*** RECORDED INFORMATION

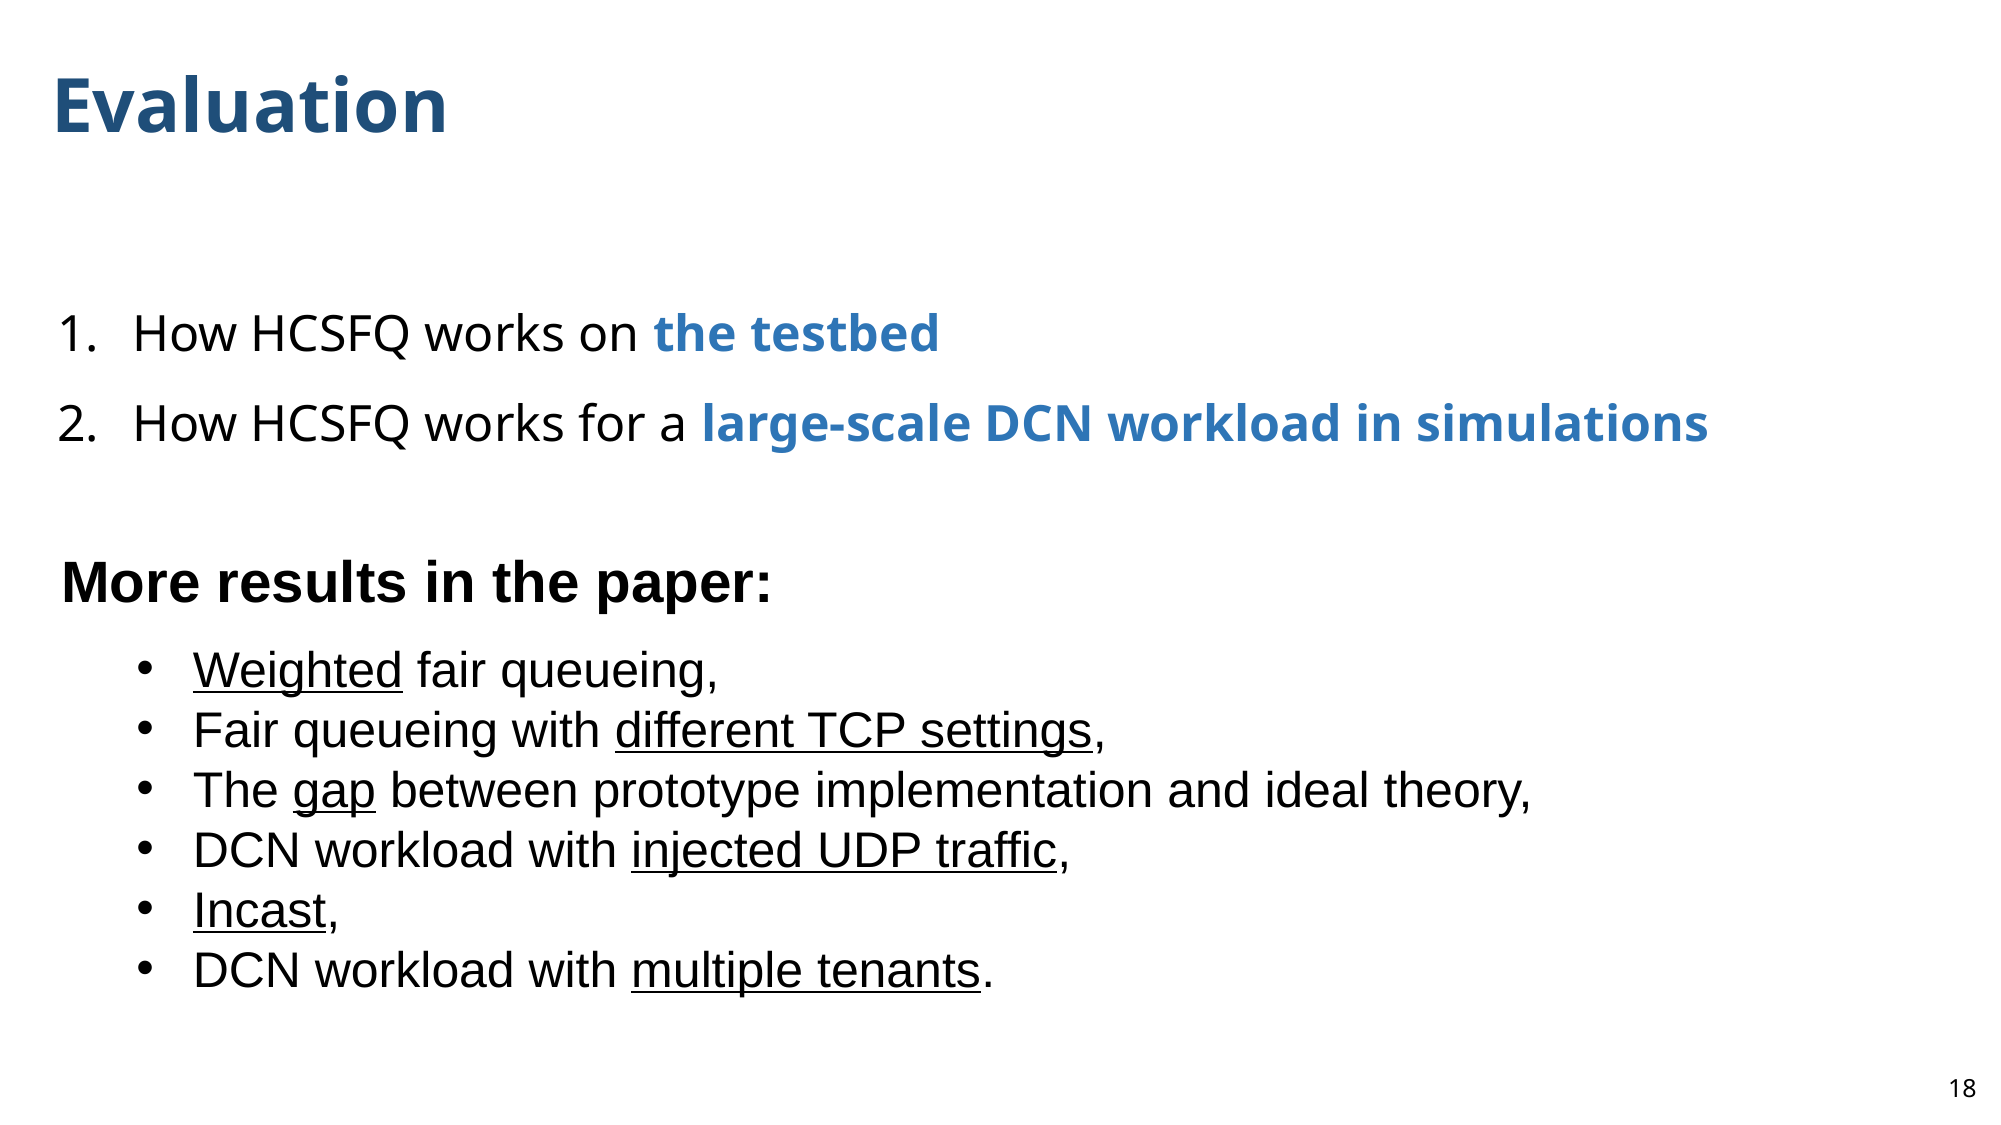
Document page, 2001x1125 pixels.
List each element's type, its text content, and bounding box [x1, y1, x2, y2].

slide_number 17 [1541, 1059, 1992, 1120]
text_box Evaluation [35, 0, 1878, 218]
text_box How HCSFQ works on the testbed How HCSFQ works for a large-scale DCN workload in simulations [42, 205, 1958, 518]
text_box Weighted fair queueing, Fair queueing with different TCP settings, The gap between prototype implementation and ideal theory, DCN workload with injected UDP traffic, Incast, DCN workload with multiple tenants. [46, 630, 1787, 1005]
text_box More results in the paper: [46, 536, 1787, 622]
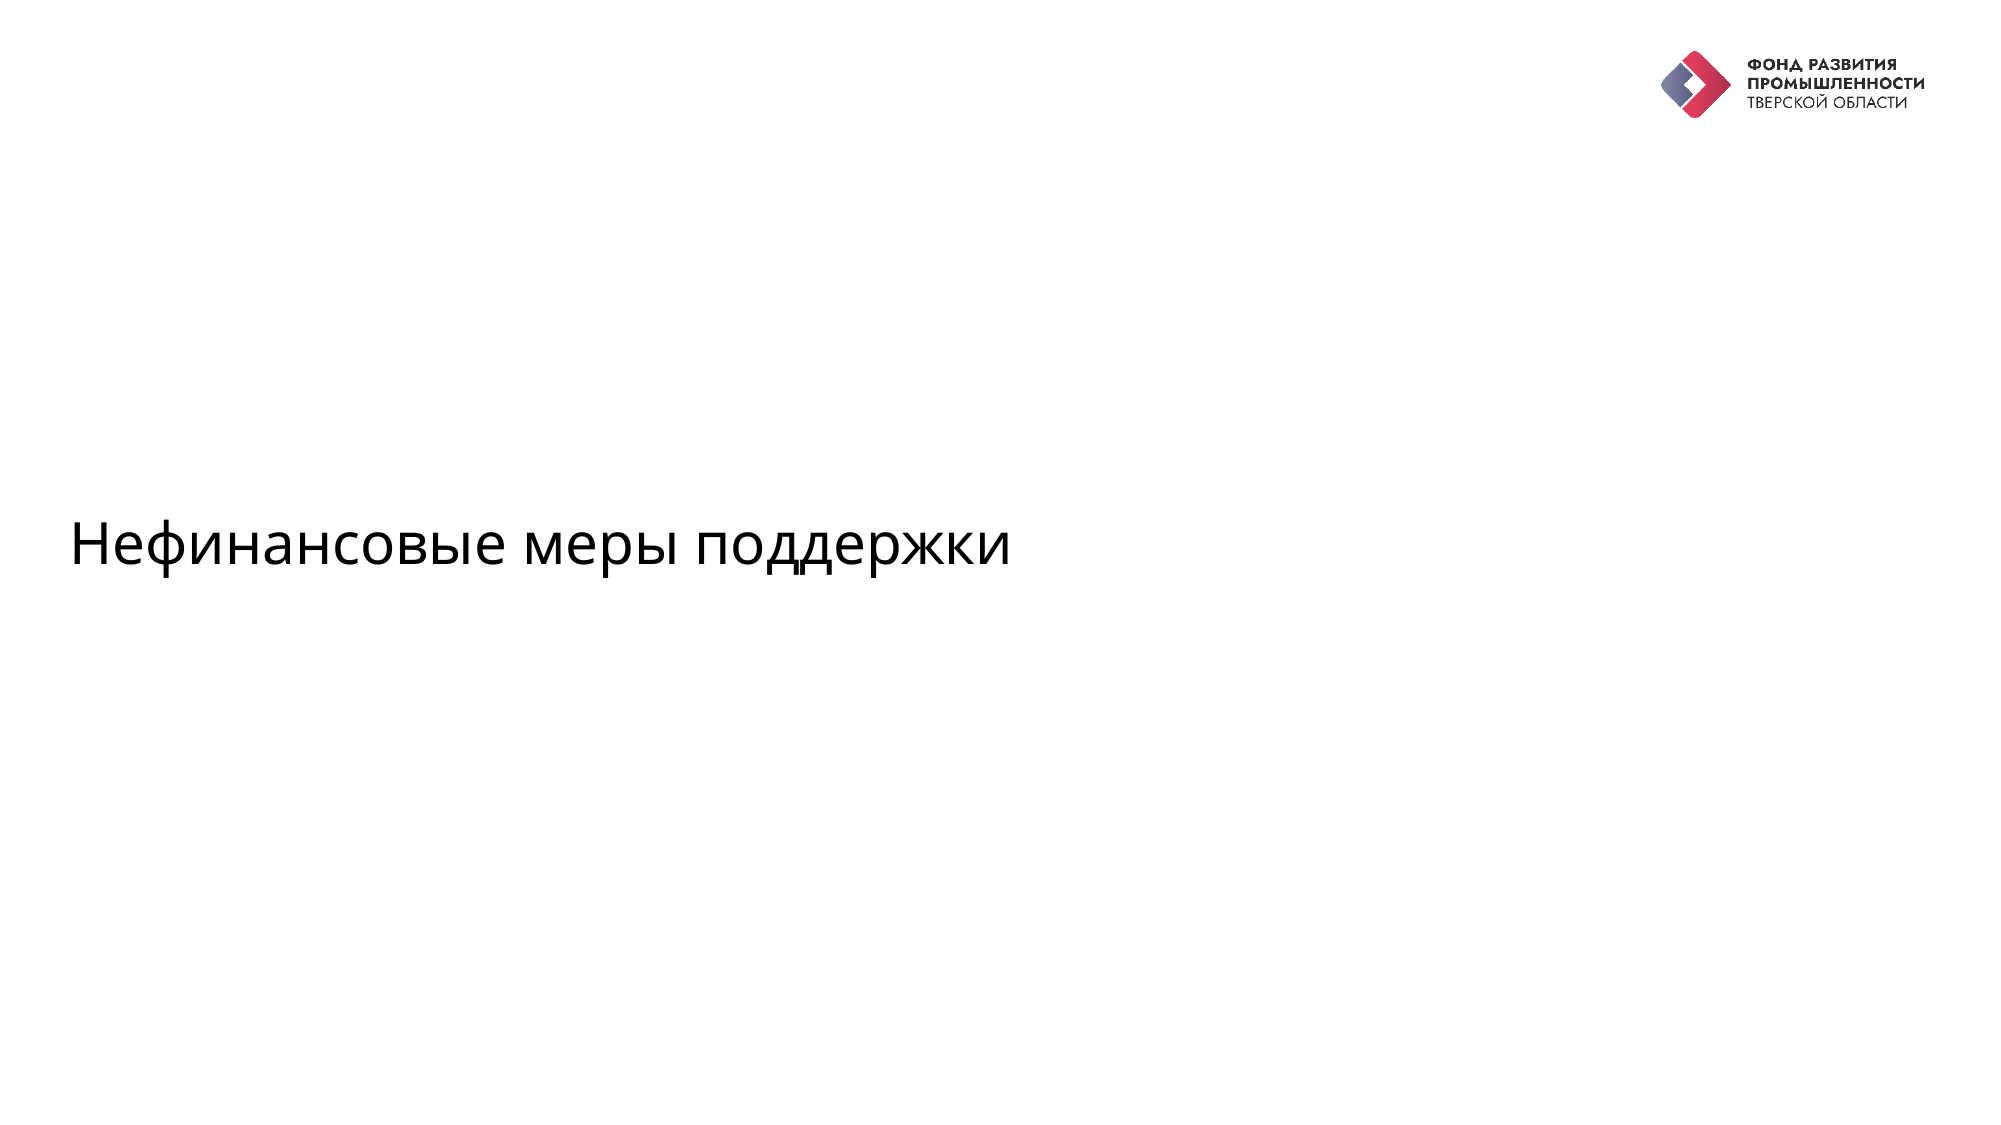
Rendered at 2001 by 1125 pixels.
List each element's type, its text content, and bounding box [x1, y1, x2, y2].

picture [1661, 51, 1924, 118]
title Нефинансовые меры поддержки [54, 462, 1973, 630]
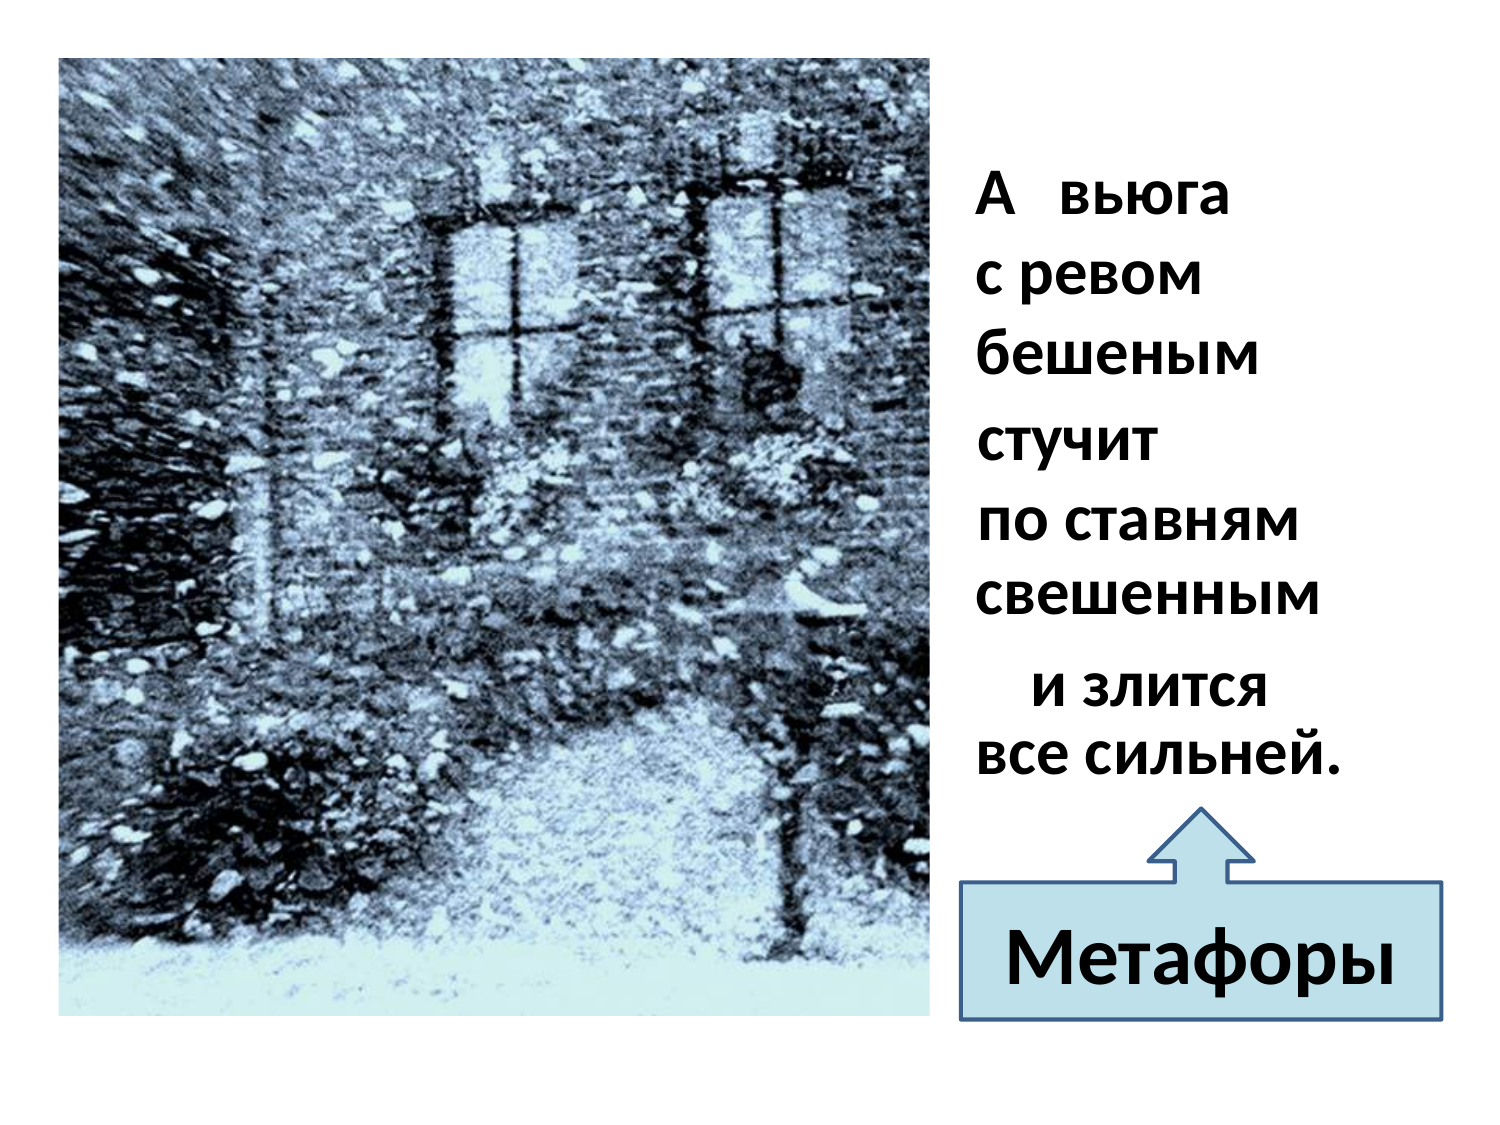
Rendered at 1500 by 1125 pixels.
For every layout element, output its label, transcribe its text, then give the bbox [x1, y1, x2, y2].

text_box А с ревом бешеным свешенным все сильней. [960, 140, 1453, 795]
text_box и злится [1001, 632, 1300, 728]
text_box вьюга [1044, 140, 1247, 236]
picture [58, 58, 930, 1016]
text_box Метафоры [958, 806, 1444, 1022]
text_box стучит по ставням [962, 386, 1332, 562]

******

Please repeat each line from the one with "Rendered at 1500 by 1125 pixels." through the last line of the data above, and add nothing.

Rendered at 1500 by 1125 pixels.
For every layout element, output its label, transcribe its text, then give the bbox [x1, y1, x2, y2].

text_box А с ревом бешеным свешенным все сильней. [960, 140, 1453, 795]
text_box и злится [1001, 632, 1300, 728]
text_box вьюга [1044, 140, 1247, 236]
picture [58, 58, 930, 1016]
text_box Метафоры [958, 806, 1444, 1022]
text_box стучит по ставням [962, 386, 1332, 562]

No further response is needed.